● **Stored records**:
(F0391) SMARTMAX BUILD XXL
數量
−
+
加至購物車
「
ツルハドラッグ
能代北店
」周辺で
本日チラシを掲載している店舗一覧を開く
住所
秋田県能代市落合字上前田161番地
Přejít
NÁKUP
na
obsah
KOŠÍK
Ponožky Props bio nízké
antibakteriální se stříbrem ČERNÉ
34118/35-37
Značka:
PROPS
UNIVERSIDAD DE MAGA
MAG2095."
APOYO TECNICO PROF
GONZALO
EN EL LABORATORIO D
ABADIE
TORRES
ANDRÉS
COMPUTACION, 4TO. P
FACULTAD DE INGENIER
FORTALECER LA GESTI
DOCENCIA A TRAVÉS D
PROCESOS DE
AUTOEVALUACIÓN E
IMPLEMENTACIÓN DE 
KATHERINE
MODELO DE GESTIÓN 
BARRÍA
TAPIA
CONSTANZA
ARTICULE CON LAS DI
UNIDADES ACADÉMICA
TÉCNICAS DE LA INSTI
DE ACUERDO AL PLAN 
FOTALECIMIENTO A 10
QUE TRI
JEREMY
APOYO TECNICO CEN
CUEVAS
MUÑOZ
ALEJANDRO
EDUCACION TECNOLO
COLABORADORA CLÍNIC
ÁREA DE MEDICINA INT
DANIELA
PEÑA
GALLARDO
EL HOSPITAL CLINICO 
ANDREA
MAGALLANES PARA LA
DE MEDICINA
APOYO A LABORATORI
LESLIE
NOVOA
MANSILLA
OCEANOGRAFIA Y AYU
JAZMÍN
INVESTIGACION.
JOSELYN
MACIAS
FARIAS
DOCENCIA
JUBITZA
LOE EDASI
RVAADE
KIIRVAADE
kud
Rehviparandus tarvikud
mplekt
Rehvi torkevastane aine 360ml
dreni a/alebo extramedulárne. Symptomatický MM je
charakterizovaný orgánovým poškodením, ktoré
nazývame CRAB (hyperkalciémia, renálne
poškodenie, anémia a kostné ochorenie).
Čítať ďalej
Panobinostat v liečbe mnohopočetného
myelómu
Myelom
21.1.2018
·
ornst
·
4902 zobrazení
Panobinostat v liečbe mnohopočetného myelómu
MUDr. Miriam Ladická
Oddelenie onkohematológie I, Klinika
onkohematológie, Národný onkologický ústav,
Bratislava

● **WORK INSTRUCTIONS**: Please give the number of lines above in which the word "liečbe" appears, without any other text.

● **SOLUTION BELOW**: 2